3) two bird images came to Courtney during our session, the penguin and the pelican. She read to me from the bird signs book, and the pelican symbolized spontaneity and the penguin, purpose.

These two images are meaningful to me, as I sift through the feelings associated with being 4 weeks into new mommyhood. The pelican, as I researched later, in mythology, is associated with motherhood sacrifice, with this belief that mother pelican would stab their chests to feed their young if needed. While this doesn’t necessarily translate to spontaneity, it is meaningful to me, as I spend hours on the couch, or in my bedroom, nursing my sweet little boy.

And penguin. Well, penguin cannot fly like other birds, which is how I am feeling….a bird with wings that cannot fly… I wonder if penguin look to other birds and wonder what its like to fly, as they poor along, looking for their purpose (to be the best penguin they can be, in the cliche sense).  But penguin have a lot to offer as far as parenting goes (watch March of the Penguin if you don’t believe me).

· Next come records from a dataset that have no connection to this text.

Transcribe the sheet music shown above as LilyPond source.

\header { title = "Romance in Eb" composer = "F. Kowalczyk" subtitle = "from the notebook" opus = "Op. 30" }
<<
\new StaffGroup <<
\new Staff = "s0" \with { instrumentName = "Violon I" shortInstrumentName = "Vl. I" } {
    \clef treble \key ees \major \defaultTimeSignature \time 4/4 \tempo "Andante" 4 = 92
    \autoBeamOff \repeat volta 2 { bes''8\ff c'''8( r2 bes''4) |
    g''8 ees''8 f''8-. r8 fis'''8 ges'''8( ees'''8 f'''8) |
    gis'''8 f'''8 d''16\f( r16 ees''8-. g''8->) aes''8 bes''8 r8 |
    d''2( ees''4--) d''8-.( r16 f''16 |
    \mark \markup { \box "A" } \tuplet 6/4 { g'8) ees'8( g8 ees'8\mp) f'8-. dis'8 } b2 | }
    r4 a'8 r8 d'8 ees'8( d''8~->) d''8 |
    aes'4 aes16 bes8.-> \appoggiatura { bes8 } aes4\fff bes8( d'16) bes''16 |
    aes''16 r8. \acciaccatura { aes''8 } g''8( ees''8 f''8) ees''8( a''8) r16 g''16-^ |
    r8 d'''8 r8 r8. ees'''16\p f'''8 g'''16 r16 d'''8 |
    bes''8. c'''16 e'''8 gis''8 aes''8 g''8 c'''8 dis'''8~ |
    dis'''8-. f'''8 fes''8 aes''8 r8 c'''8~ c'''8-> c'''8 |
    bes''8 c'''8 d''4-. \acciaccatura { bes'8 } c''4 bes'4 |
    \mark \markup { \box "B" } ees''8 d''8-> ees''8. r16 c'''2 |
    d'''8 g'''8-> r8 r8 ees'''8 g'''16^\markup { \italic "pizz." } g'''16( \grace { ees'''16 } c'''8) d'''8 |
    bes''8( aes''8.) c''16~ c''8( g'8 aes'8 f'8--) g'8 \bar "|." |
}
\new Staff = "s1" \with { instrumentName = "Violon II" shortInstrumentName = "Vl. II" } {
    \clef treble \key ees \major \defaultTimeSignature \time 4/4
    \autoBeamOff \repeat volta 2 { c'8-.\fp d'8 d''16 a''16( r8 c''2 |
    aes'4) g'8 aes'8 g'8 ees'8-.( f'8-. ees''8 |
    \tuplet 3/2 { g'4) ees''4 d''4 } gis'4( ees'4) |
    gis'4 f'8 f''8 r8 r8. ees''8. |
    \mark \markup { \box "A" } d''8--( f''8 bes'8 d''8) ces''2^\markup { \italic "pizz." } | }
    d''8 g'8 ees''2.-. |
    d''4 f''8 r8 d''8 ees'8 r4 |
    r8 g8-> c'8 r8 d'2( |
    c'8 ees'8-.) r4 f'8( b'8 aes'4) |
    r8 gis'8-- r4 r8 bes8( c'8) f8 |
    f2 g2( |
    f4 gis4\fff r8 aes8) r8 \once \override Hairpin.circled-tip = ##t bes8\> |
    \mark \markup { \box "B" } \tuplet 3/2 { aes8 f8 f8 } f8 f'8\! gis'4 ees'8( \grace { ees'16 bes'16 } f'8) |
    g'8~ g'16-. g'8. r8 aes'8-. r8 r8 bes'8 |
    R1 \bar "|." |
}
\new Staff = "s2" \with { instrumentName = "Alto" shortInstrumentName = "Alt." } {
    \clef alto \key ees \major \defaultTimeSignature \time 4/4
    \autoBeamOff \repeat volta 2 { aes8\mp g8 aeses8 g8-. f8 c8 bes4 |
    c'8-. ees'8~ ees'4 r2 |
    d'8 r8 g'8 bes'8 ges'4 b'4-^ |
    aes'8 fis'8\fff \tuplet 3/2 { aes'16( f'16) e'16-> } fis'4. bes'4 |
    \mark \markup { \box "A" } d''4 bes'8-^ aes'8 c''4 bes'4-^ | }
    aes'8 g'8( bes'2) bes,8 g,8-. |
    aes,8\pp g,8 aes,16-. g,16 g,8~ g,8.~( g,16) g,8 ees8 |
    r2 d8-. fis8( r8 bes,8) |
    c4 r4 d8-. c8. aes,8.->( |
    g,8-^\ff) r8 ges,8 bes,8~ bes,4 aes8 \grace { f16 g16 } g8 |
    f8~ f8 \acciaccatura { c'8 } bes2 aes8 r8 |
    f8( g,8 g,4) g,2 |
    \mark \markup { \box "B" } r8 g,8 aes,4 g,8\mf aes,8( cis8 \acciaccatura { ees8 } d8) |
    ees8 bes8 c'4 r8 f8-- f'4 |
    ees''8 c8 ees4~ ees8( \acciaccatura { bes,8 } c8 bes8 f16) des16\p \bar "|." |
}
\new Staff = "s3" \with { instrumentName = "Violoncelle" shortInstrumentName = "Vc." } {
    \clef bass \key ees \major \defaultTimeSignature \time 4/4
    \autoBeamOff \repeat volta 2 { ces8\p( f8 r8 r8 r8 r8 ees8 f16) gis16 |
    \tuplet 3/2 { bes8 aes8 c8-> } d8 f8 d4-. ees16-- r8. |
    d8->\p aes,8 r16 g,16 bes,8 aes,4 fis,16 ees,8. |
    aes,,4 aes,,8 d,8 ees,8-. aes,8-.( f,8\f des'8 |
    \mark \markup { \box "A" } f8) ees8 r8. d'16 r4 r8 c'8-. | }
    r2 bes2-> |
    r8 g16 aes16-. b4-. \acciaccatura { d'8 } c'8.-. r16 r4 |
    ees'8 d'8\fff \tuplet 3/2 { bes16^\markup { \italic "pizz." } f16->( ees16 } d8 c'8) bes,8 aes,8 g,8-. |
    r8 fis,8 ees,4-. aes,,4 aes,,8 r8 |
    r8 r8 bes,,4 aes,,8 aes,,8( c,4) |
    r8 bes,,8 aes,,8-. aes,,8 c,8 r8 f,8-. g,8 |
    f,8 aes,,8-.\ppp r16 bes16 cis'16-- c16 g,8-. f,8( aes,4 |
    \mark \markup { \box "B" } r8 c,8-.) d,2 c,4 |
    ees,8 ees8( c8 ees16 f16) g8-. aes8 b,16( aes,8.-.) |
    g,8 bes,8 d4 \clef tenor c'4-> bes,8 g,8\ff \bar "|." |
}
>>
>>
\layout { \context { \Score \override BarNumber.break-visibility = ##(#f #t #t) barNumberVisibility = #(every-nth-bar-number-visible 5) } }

What do penguin think about in the frigid cold as they sit for months on the egg, keeping it warm? Probably the same crazy things that I think about when I am holed up inside and baby Boof is clusterfeeding for hours at a time.

Sleeping arrangements

From the time we got pregnant I knew that we were going to co-sleep, and so I registered for an Arms Reach Co-Sleeper,  and explained to my friends and family the benefits of co-sleeping and that NO we were not registering to a crib, that baby Boof would sleep in our room indefinitely and then would transition to a toddler bed when he was ready.

I was prepared for co-sleeping. But what I wasn’t prepared for was bed sharing, where the baby sleeps IN bed with mom/dad rather than right next to the bed in the co-sleeper. But, when baby Boof was born, I could not put him down. For the first week he slept on my chest in a kangaroo way, all pouched down in my stretchy tank. And then he grew 2 inches and his legs flopped over my side, so he slept all snugged up to my bosom. And I loved it. But I recognize safety issues, and also wanted a little more sleeping room throughout the night. So, almost a month in, and baby Boof is now sleeping 3 inches from me in the co-sleeper, and honestly, he has made the switch without any fuss.  Mama, on the other hand, misses the sweet feeling of his breath on my neck and the little sigh he would give as he snuggled his head up under my chin. Or, like the other nightclub, when he was crying, and reached his little arm out of the swaddle, touched my neck and then fell asleep. It’s sweet moments like this that I will miss as he moves into the co-sleeper for good, and eventually his own bed.

The benefit, though, is getting to sleep on my stomach again, after a year!